Figure majeure de la scène artistique contemporaine, Miquel Barceló est l’invité d’une double manifestation organisée conjointement par la Bibliothèque nationale de France et le musée Picasso. Dans chacun de ces deux lieux, l’artiste a créé une œuvre emblématique et monumentale qui vient illustrer le propos de l’exposition.

Mur de tetes, 2016, detail

Mur de têtes, 2016, détail

 C’est la première fois depuis la réouverture, en 2014, de l’Hôtel Salé, qui abrite le musée Picasso au cœur du Marais, qu’un artiste contemporain est invité à y exposer. Occupant tout le sous-sol du bâtiment, l’exposition rassemble une sélection de peintures, sculptures, céramiques et œuvres sur papier réalisées depuis les années 1990 jusqu’à aujourd’hui.

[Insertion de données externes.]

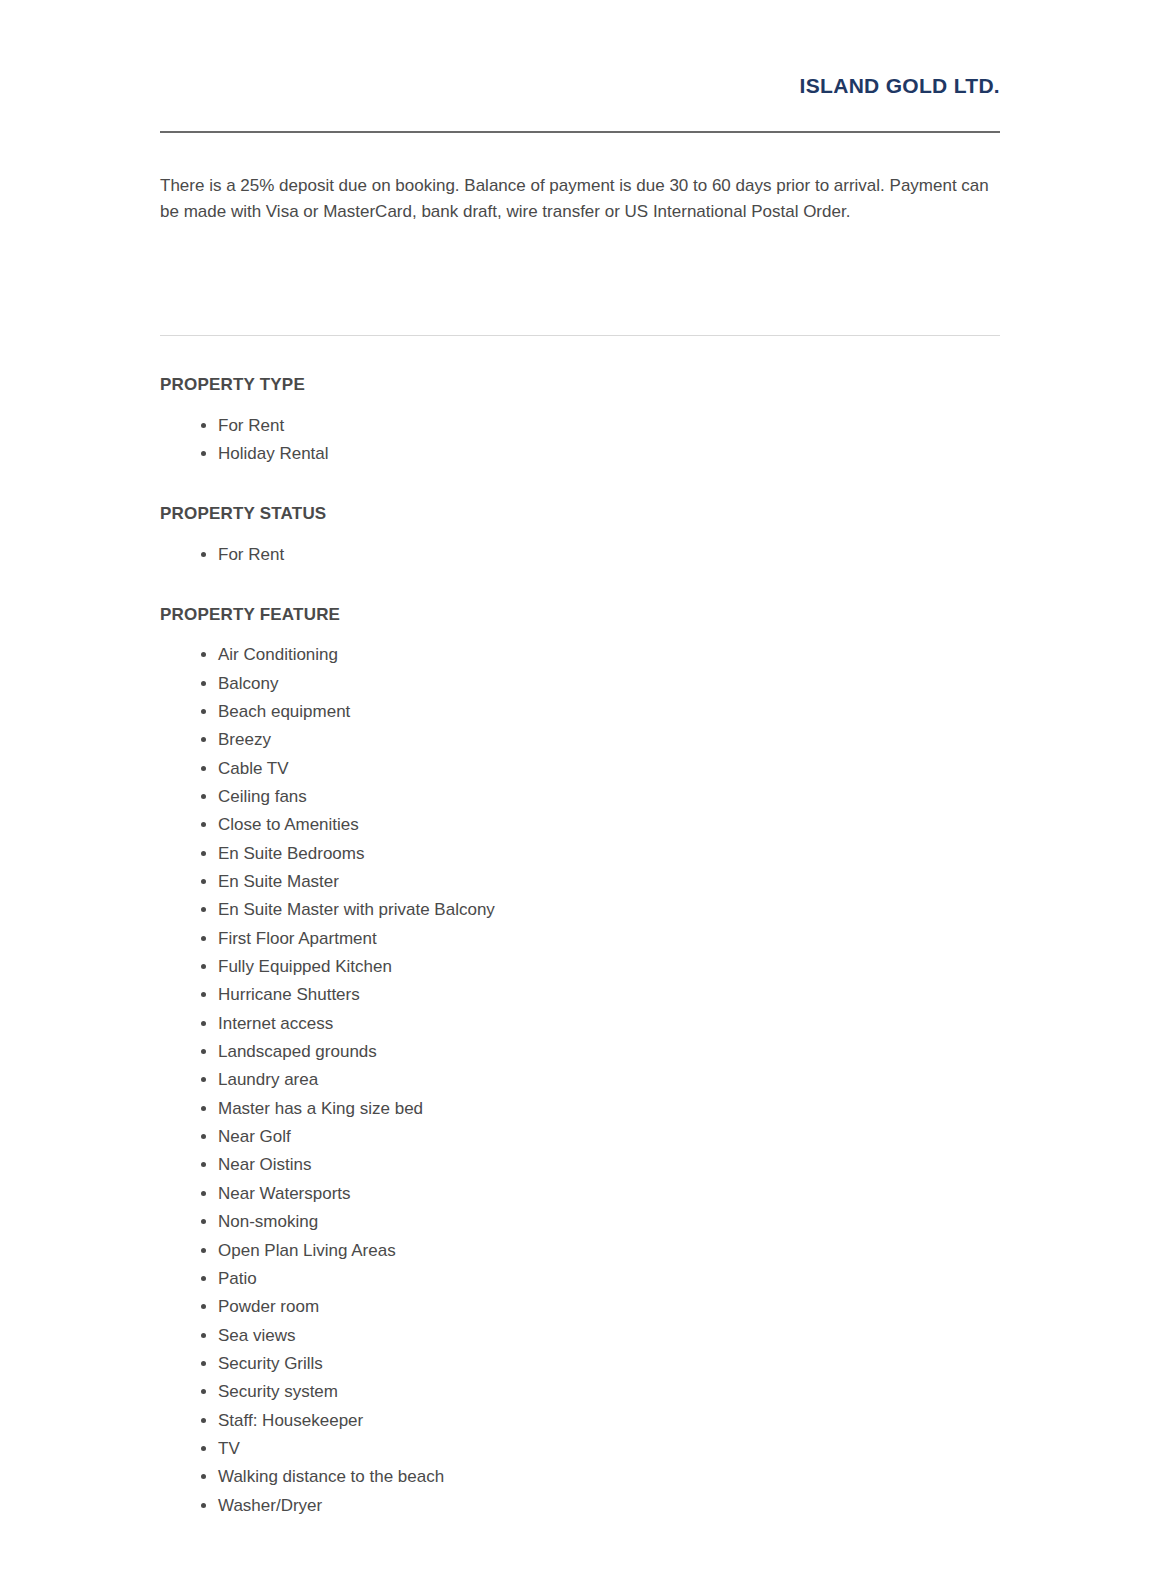ISLAND GOLD LTD.
There is a 25% deposit due on booking. Balance of payment is due 30 to 60 days prior to arrival. Payment can be made with Visa or MasterCard, bank draft, wire transfer or US International Postal Order.
PROPERTY TYPE
For Rent
Holiday Rental
PROPERTY STATUS
For Rent
PROPERTY FEATURE
Air Conditioning
Balcony
Beach equipment
Breezy
Cable TV
Ceiling fans
Close to Amenities
En Suite Bedrooms
En Suite Master
En Suite Master with private Balcony
First Floor Apartment
Fully Equipped Kitchen
Hurricane Shutters
Internet access
Landscaped grounds
Laundry area
Master has a King size bed
Near Golf
Near Oistins
Near Watersports
Non-smoking
Open Plan Living Areas
Patio
Powder room
Sea views
Security Grills
Security system
Staff: Housekeeper
TV
Walking distance to the beach
Washer/Dryer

La commissaire et conservatrice du musée Emilia Philippot a établi avec l’artiste un parcours axé sur le thème des ateliers, qui permet de dégager les affinités manifestes entre Barceló et le maître espagnol.

Né à Majorque en 1957, Miquel Barceló est, comme Picasso, de nationalité espagnole, mais il se considère avant tout comme un «Catalan d’Outre-Mer ». Partageant son temps entre son atelier parisien et ses deux ateliers majorquins, il a dû renoncer, en 2011, du fait de la situation politique, à séjourner au Mali – à Cogoli, en pays dogon – où il passait chaque année plusieurs mois depuis 1988. Il reste néanmoins profondément attaché à ce pays, qui a été pour lui comme un second berceau. Il est aussi viscéralement lié à son île, partageant avec Picasso un amour puissant pour la Méditerranée.

Comme son aîné, Barceló maîtrise avec brio un large éventail de pratiques artistiques qu’il bouscule sans ménagement : sculpture, céramique, peinture, gravure et dessin font partie de son champ d’expérimentation. Il en explore les limites, les transgresse et les réinvente constamment, en commençant par la matière même de ses peintures, qu’il fabrique depuis ses débuts, y intégrant diverses substances organiques dont il observe la détérioration et le vieillissement.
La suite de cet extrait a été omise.